◆ **TEXT SEGMENT**
==*==
I’ve been a loyal reader of your blog and the Smackdown since before I had my almost 28-month old son, (who incidentally, seems to be a clone of Ike, awesomely crazy hair and all). Any time I need to win a parenting argument with my husband, I just quote you FTW!

I know you get a million potty training questions, but here’s another desperate one. My son goes to daycare fulltime during the day and will pee in the potty all day there. He wears pull-ups, and has a whole impressive routine where he marches into the bathroom himself, climbs up onto the big boy toilet (no potty seat!), pees, wipes, gets down, puts back on a pull-up and pants, then washes his hands. All. by. himself. MAGIC! I swear, this woman is a miracle worker. He still won’t poop in the potty, but he’s starting to sometimes try to. I think he still doesn’t have as much control there, so we’re not rushing it.

The problem is that he won’t use the potty at home. Like, outright refuses to. It’s probably our fault because we were kind of lazy about it at home at first, but now that we’re actively trying, he won’t do it.

He’ll often tell me he has to use the potty when we’re out, or over at grandma’s (though there I think it’s just an excuse to go use the upstairs bathroom, which is usually forbidden), but at home, nope, no go. He’s an incredibly stubborn kid (plus really big and strong at almost 35 pounds), so there’s really no forcing him to do something without it getting ugly really fast. Plus, I don’t want him to have negative associations with our potty.
==*==
Raw records
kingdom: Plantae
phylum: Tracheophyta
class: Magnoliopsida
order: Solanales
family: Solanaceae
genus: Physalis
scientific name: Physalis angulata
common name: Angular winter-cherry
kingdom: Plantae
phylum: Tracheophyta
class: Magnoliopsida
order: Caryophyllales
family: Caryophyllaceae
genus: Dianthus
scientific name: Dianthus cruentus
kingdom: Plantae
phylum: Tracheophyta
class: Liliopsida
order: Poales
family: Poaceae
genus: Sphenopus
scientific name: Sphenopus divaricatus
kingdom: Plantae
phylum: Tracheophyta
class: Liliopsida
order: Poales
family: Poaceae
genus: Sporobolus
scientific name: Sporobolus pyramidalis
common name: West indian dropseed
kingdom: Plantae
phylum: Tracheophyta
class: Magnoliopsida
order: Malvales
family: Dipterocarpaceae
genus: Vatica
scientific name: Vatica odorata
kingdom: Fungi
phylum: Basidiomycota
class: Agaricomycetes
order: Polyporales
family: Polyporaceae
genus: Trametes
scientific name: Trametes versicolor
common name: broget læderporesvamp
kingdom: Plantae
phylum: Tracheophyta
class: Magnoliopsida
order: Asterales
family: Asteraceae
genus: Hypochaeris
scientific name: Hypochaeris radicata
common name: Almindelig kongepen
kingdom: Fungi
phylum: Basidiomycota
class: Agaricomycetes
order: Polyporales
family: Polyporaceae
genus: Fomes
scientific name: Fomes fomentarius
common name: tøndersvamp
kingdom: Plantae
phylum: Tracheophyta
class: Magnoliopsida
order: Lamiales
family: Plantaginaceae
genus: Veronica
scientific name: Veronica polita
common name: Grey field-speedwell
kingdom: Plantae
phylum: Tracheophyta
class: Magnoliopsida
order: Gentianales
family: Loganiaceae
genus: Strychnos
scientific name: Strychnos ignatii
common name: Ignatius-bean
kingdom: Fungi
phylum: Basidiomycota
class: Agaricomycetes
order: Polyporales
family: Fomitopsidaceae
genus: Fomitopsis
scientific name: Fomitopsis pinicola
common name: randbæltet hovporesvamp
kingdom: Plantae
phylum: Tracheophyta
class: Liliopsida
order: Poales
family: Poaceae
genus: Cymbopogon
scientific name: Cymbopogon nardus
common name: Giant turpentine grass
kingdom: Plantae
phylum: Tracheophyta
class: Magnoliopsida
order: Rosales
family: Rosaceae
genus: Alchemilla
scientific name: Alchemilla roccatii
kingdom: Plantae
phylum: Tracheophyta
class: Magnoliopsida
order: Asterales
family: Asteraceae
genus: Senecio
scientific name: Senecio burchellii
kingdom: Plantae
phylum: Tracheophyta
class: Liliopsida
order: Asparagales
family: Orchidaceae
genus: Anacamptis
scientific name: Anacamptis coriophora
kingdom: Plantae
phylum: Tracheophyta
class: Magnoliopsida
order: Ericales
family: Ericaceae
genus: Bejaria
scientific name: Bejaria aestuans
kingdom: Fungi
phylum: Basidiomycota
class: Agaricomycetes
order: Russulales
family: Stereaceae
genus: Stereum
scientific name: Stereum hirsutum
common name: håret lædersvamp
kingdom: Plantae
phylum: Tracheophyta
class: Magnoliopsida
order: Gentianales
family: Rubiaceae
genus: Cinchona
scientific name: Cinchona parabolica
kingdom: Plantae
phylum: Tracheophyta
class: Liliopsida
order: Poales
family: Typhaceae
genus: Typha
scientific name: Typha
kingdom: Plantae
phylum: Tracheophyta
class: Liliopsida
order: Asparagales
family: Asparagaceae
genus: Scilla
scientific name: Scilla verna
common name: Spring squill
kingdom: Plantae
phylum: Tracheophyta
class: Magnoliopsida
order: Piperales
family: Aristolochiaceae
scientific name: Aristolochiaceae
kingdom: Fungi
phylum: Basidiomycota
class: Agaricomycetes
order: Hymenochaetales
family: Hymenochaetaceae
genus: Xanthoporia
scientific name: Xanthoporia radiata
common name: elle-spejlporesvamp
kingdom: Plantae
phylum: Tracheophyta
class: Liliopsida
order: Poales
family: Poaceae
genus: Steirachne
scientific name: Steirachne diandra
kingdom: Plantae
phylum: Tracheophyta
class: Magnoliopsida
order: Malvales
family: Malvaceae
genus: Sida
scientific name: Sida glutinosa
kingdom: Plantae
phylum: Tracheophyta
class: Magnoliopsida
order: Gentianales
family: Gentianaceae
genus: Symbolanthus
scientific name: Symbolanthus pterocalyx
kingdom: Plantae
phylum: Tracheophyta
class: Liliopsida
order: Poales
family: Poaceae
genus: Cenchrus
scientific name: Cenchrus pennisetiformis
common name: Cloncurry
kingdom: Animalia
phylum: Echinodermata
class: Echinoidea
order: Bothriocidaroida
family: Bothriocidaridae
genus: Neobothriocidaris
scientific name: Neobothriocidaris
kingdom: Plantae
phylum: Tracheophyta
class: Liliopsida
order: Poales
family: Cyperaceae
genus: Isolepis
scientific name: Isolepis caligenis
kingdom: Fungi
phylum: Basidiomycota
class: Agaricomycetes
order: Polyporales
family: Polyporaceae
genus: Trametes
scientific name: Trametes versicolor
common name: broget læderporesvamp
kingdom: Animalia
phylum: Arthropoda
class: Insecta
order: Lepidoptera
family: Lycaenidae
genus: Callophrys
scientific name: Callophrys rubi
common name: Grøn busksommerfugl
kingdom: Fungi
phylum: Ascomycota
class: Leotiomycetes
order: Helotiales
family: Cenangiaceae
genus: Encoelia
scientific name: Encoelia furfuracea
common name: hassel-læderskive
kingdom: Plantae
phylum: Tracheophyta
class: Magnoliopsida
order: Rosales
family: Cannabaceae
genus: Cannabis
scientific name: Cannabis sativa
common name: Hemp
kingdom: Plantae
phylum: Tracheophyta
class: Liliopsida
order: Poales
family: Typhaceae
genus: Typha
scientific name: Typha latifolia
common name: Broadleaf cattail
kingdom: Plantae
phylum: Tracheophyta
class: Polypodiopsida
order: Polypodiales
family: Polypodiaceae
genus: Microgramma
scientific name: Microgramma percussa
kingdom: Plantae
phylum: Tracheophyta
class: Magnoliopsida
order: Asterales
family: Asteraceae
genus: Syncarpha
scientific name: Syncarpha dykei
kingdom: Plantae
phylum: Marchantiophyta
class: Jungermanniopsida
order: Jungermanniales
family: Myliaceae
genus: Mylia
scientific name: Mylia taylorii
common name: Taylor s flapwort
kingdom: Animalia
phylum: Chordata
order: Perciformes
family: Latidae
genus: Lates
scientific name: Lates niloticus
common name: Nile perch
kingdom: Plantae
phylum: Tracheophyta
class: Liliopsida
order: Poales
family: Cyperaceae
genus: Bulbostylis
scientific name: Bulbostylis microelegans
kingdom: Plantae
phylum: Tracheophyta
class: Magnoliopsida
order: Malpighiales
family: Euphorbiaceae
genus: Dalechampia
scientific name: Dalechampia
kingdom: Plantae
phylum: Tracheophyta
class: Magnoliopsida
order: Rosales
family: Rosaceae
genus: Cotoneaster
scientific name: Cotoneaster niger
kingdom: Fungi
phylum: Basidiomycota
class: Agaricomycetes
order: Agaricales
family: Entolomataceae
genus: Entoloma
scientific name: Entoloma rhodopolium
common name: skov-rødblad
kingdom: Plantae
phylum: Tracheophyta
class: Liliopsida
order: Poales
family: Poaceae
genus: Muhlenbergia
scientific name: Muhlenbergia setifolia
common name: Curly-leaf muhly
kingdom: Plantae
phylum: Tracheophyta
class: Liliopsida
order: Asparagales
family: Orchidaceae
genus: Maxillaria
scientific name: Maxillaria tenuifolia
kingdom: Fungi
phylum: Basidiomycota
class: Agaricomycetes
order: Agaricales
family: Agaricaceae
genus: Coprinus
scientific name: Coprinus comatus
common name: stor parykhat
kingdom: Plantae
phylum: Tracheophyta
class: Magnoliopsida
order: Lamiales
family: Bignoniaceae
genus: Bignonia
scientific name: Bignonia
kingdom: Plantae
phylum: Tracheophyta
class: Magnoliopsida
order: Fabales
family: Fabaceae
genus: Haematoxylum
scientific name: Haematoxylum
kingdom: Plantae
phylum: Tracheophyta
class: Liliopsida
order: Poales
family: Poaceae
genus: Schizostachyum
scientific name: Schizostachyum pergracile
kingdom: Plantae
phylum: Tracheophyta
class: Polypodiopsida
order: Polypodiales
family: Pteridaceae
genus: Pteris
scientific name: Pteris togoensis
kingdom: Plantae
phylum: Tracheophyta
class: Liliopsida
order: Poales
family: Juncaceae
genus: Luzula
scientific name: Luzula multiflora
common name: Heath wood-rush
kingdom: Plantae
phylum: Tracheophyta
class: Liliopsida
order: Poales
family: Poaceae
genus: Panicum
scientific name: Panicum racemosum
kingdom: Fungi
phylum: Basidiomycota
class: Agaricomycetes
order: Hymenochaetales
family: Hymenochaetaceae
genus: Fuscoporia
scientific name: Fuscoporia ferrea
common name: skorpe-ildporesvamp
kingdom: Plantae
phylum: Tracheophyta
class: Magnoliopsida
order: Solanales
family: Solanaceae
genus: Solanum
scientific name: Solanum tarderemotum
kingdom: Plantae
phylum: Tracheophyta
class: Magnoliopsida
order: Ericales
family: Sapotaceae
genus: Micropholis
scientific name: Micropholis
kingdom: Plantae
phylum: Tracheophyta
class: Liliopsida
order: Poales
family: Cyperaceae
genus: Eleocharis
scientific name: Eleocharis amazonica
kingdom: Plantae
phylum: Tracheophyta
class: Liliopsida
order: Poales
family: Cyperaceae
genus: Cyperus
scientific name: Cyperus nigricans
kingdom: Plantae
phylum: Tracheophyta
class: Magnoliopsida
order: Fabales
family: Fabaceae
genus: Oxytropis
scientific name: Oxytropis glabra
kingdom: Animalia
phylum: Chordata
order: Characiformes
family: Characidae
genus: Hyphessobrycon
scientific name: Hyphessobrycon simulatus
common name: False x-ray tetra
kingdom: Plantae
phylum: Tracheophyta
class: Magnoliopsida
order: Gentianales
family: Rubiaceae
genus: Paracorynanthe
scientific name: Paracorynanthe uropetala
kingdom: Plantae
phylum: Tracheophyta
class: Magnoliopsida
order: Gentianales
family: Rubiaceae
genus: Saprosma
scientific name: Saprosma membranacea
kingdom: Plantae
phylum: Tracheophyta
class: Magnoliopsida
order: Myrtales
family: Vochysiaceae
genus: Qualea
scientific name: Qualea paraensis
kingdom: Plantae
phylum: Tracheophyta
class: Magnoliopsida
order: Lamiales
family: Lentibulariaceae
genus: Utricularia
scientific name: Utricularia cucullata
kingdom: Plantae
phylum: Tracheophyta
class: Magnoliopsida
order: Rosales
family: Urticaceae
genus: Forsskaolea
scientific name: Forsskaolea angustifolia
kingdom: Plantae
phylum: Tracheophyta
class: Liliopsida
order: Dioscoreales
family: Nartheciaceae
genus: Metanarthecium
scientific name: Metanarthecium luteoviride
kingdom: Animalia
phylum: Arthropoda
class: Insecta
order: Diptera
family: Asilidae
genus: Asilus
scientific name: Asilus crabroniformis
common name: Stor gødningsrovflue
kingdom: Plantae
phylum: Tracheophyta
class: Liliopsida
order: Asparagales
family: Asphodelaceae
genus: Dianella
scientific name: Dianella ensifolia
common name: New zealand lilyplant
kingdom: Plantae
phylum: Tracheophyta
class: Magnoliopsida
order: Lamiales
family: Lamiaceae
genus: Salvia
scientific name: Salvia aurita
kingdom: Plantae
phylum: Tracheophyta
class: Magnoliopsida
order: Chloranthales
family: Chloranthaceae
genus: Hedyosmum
==*==
◆ **INSTRUCTIONS**
- 1) Transcribe the potty training letter starting at "I’ve been a" and ending at "quote you FTW!".
- 2) In the potty training letter, list each step of the son's bathroom routine at daycare, in order.

◆ **RESULTS IN ORDER**
- 1)
I’ve been a loyal reader of your blog and the Smackdown since before I had my almost 28-month old son, (who incidentally, seems to be a clone of Ike, awesomely crazy hair and all). Any time I need to win a parenting argument with my husband, I just quote you FTW!

- 2)
1. Marches into the bathroom himself
2. Climbs up onto the big boy toilet
3. Pees
4. Wipes
5. Gets down
6. Puts back on a pull-up and pants
7. Washes his hands